:: Records supplied ::
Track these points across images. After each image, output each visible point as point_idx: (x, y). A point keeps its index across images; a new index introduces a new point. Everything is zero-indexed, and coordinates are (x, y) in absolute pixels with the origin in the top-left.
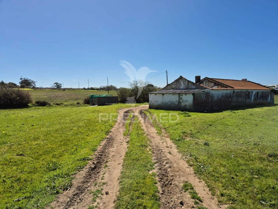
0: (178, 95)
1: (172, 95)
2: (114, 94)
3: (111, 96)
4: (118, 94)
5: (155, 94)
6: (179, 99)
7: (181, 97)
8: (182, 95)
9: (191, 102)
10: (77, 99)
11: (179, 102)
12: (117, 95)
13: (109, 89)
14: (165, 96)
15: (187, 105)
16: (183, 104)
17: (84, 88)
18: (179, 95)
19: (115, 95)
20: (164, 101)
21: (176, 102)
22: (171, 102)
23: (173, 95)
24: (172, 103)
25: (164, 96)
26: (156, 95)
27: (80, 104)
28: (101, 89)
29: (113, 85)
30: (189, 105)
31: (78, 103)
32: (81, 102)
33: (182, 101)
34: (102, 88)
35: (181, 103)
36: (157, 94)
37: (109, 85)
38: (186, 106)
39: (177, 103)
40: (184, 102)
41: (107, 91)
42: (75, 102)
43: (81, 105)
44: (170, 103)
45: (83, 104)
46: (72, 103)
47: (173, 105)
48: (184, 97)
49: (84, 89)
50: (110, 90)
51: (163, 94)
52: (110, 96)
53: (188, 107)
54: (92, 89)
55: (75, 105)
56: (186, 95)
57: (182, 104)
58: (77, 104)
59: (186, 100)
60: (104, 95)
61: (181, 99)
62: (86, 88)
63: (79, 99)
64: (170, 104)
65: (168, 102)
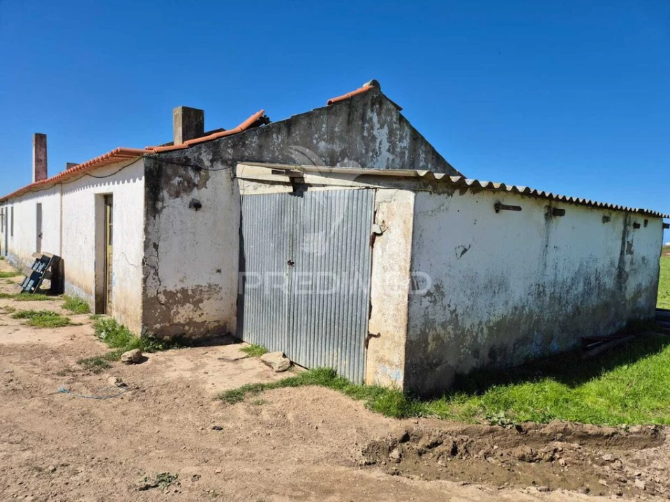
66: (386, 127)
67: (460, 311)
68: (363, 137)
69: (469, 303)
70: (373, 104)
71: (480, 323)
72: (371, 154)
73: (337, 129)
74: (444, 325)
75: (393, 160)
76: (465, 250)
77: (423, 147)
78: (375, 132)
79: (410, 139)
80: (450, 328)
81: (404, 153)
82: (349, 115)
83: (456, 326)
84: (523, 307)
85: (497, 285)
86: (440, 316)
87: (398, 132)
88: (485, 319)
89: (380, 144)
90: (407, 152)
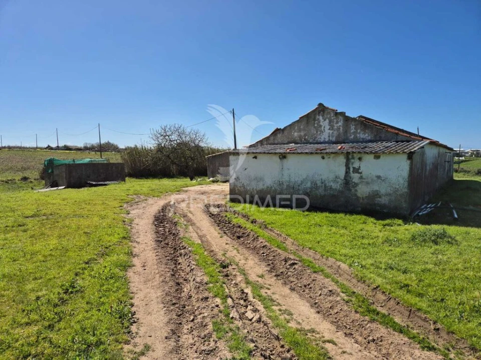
0: (342, 160)
1: (319, 157)
2: (115, 158)
3: (105, 162)
4: (124, 159)
5: (253, 155)
6: (347, 173)
7: (356, 165)
8: (360, 159)
9: (402, 181)
10: (24, 169)
11: (347, 181)
12: (120, 161)
13: (102, 148)
14: (291, 160)
15: (383, 191)
16: (363, 191)
17: (49, 146)
18: (348, 160)
19: (117, 160)
20: (286, 178)
21: (335, 181)
22: (314, 183)
23: (323, 158)
24: (319, 183)
25: (285, 160)
26: (255, 157)
27: (29, 180)
28: (86, 149)
29: (111, 142)
30: (387, 195)
31: (25, 179)
32: (34, 175)
33: (361, 178)
34: (88, 146)
35: (356, 185)
36: (259, 156)
37: (102, 142)
38: (376, 194)
39: (337, 186)
40: (368, 183)
41: (99, 153)
42: (18, 177)
43: (31, 182)
44: (309, 185)
45: (37, 179)
46: (9, 179)
47: (321, 191)
48: (369, 166)
49: (49, 148)
50: (105, 151)
51: (283, 156)
52: (103, 162)
53: (384, 200)
54: (67, 148)
55: (16, 183)
56: (377, 157)
57: (357, 188)
58: (22, 179)
59: (379, 177)
60: (87, 160)
61: (357, 170)
62: (54, 145)
63: (29, 168)
64: (311, 188)
65: (302, 182)
66: (327, 120)
67: (245, 184)
68: (315, 127)
69: (248, 183)
70: (319, 113)
71: (253, 189)
72: (319, 133)
73: (302, 127)
74: (240, 187)
75: (332, 133)
76: (246, 169)
77: (353, 123)
78: (321, 123)
79: (343, 121)
80: (242, 188)
81: (340, 128)
82: (307, 120)
83: (244, 187)
84: (271, 187)
85: (259, 179)
86: (239, 185)
87: (335, 120)
88: (255, 188)
89: (324, 127)
90: (341, 128)
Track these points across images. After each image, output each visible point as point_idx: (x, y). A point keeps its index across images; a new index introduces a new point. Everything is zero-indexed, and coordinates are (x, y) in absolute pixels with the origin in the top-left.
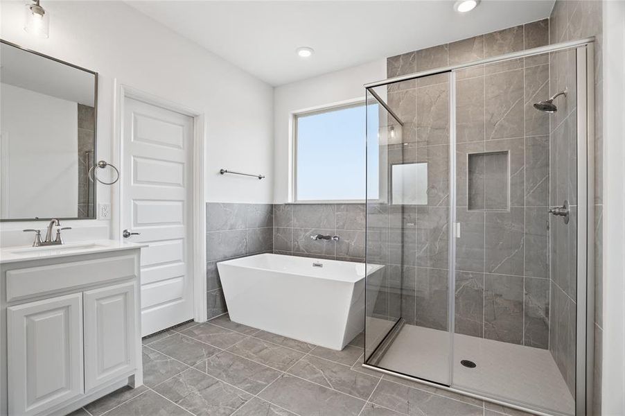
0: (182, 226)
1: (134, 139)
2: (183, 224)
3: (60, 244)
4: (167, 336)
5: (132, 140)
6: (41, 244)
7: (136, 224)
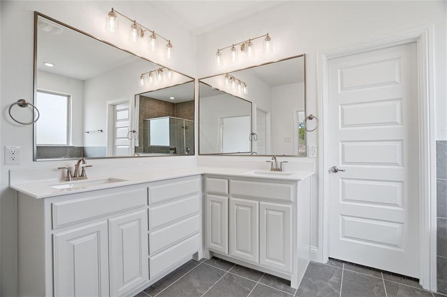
0: (402, 168)
1: (341, 90)
2: (403, 165)
3: (282, 171)
4: (371, 274)
5: (339, 91)
6: (272, 169)
7: (344, 162)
:::
§ Problem statement: Rewrite all of the rows above, replacing "absolute pixels" with "pixel units" everywhere it occurs and keeping everything else the same. Leave the pictures out of your version.

§ Answer section:
Track these points across images. After each image, output each visible point as point_idx: (x, y). A point keeps its index across images; a new index introduces a new point. Everything is zero-indexed, and coordinates are (x, y) in pixel units with the origin in the top-left.
0: (178, 95)
1: (172, 95)
2: (114, 94)
3: (111, 96)
4: (118, 94)
5: (155, 94)
6: (179, 99)
7: (181, 97)
8: (182, 95)
9: (191, 102)
10: (77, 99)
11: (179, 102)
12: (117, 95)
13: (109, 89)
14: (165, 96)
15: (187, 105)
16: (183, 104)
17: (84, 88)
18: (179, 95)
19: (115, 95)
20: (164, 101)
21: (176, 102)
22: (171, 102)
23: (173, 95)
24: (172, 103)
25: (164, 96)
26: (156, 95)
27: (80, 104)
28: (101, 89)
29: (113, 85)
30: (189, 105)
31: (78, 103)
32: (81, 102)
33: (182, 101)
34: (102, 88)
35: (181, 103)
36: (157, 94)
37: (109, 85)
38: (186, 106)
39: (177, 103)
40: (184, 102)
41: (107, 91)
42: (75, 102)
43: (81, 105)
44: (170, 103)
45: (83, 104)
46: (72, 103)
47: (173, 105)
48: (184, 97)
49: (84, 89)
50: (110, 90)
51: (163, 94)
52: (110, 96)
53: (188, 107)
54: (92, 89)
55: (75, 105)
56: (186, 95)
57: (182, 104)
58: (77, 104)
59: (186, 100)
60: (104, 95)
61: (181, 99)
62: (86, 88)
63: (79, 99)
64: (170, 104)
65: (168, 102)
66: (386, 127)
67: (460, 311)
68: (363, 137)
69: (469, 303)
70: (373, 104)
71: (480, 323)
72: (371, 154)
73: (337, 129)
74: (444, 325)
75: (393, 160)
76: (465, 250)
77: (423, 147)
78: (375, 132)
79: (410, 139)
80: (450, 328)
81: (404, 153)
82: (349, 115)
83: (456, 326)
84: (523, 307)
85: (497, 285)
86: (440, 316)
87: (398, 132)
88: (485, 319)
89: (380, 144)
90: (407, 152)
0: (342, 160)
1: (319, 157)
2: (115, 158)
3: (105, 162)
4: (124, 159)
5: (253, 155)
6: (347, 173)
7: (356, 165)
8: (360, 159)
9: (402, 181)
10: (24, 169)
11: (347, 181)
12: (120, 161)
13: (102, 148)
14: (291, 160)
15: (383, 191)
16: (363, 191)
17: (49, 146)
18: (348, 160)
19: (117, 160)
20: (286, 178)
21: (335, 181)
22: (314, 183)
23: (323, 158)
24: (319, 183)
25: (285, 160)
26: (255, 157)
27: (29, 180)
28: (86, 149)
29: (111, 142)
30: (387, 195)
31: (25, 179)
32: (34, 175)
33: (361, 178)
34: (88, 146)
35: (356, 185)
36: (259, 156)
37: (102, 142)
38: (376, 194)
39: (337, 186)
40: (368, 183)
41: (99, 153)
42: (18, 177)
43: (31, 182)
44: (309, 185)
45: (37, 179)
46: (9, 179)
47: (321, 191)
48: (369, 166)
49: (49, 148)
50: (105, 151)
51: (283, 156)
52: (103, 162)
53: (384, 200)
54: (67, 148)
55: (16, 183)
56: (377, 157)
57: (357, 188)
58: (22, 179)
59: (379, 177)
60: (87, 160)
61: (357, 170)
62: (54, 145)
63: (29, 168)
64: (311, 188)
65: (302, 182)
66: (327, 120)
67: (245, 184)
68: (315, 127)
69: (248, 183)
70: (319, 113)
71: (253, 189)
72: (319, 133)
73: (302, 127)
74: (240, 187)
75: (332, 133)
76: (246, 169)
77: (353, 123)
78: (321, 123)
79: (343, 121)
80: (242, 188)
81: (340, 128)
82: (307, 120)
83: (244, 187)
84: (271, 187)
85: (259, 179)
86: (239, 185)
87: (335, 120)
88: (255, 188)
89: (324, 127)
90: (341, 128)
Track these points across images. After each image, output each visible point as point_idx: (x, y). A point keeps its index across images; a new index introduces a new point. Everything is zero-indexed, and coordinates are (x, y) in pixel units with the origin in the top-left.
0: (182, 226)
1: (134, 139)
2: (183, 224)
3: (60, 244)
4: (167, 336)
5: (132, 140)
6: (41, 244)
7: (136, 224)
0: (402, 168)
1: (341, 90)
2: (403, 165)
3: (282, 171)
4: (371, 274)
5: (339, 91)
6: (272, 169)
7: (344, 162)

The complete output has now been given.